Yes that's exactly what they are up to. They change all the updates including those from the past.
I took a full set of what they had when the end version was 146 and also tried to get a few indexed on the Wayback machine to prove this without it having to be my say so.
The difference this time is the digests are different. I haven't taken a full set yet but I think all the digests will be the same across the updates. I also need to see if the version number is included in the digest hash or not, the code shows this but I haven't looked at it yet.
What Apple may be trying to do is to reset every Mac to it's seed database and are cycling through digests that match the seeds of the different databases that come with different macOS version installations. We might see a new empty update with a different digest let's say every 2 weeks (to give time for machines to see them), cycling through different seed db digests.
Perhaps they were working their way back through the OS versions but have figured that going forward from High Sierra is a better approach given how High Sierra is susceptible to this problem here.
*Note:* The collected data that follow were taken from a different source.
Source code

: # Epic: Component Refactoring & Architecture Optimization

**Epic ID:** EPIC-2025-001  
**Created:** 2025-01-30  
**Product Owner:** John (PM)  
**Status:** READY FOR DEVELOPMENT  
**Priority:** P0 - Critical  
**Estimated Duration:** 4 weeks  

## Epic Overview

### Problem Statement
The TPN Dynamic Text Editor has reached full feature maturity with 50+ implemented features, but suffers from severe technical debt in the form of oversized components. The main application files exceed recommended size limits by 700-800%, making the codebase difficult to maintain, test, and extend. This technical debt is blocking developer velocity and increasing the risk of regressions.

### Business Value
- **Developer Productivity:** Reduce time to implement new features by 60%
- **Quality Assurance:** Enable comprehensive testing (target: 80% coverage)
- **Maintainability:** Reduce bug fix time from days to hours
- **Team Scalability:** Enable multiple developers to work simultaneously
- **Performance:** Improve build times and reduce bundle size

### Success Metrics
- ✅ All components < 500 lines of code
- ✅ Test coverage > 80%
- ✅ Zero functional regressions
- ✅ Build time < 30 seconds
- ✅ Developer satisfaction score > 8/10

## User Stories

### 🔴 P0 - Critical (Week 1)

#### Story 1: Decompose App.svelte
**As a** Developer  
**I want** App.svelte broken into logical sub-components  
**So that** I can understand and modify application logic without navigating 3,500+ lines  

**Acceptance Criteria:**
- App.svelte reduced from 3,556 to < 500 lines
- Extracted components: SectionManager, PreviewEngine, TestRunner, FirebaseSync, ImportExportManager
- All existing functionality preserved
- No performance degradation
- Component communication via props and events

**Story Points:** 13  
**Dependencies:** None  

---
I don't think the seed dbs change between point versions of the OS but I haven't looked as I don't have any old install images other than the final ones of each non current major version.
The problem with this theory is they could perhaps do this by sending a deliberately bad update which might be easier.
I don't have the full protocol including digest checks, database reseeding etc mapped out in my head yet as I've only really done a half-baked reading of the source code. Though it's all in there and possible to figure it out.
My other theory from yesterday was that non incremental updates have always been broken and the update generation code was applying these in a broken way to a database server side used only for this purpose (so not breaking the host machine in any way), and then sending out digests for the broken database. They may have fixed full updates at that end and so now the digests will be that of a correct database rather than a broken one. Though if all the digests are the same across increments that would be weird unless increments did nothing. This is why my replaying seed db digests every couple of weeks came to me as an idea of what might be going on this morning whilst in the shower.
Whatever they are up to I'm convinced they are trying to clean up a mess that is bigger than the problem here, but doing so without patching any code but rather being a little liberal with their own protocol to get to the end point they want.
Note that another way to reset that I spotted from the source code.
- sudo touch /Library/Keychains/crls/.valid_replace
- reboot
This will make trustd reseed the database for you.
It does look though that for the issue here in this thread that Apple have done what they needed to do. So further investigation will just be to get hints of what the bigger picture might have been and also just to understand the mechanism out of interest. Given what it is, this mechanism is quite important to the security of many computing devices in the world and really there should be people outside of Apple that understand it IMHO.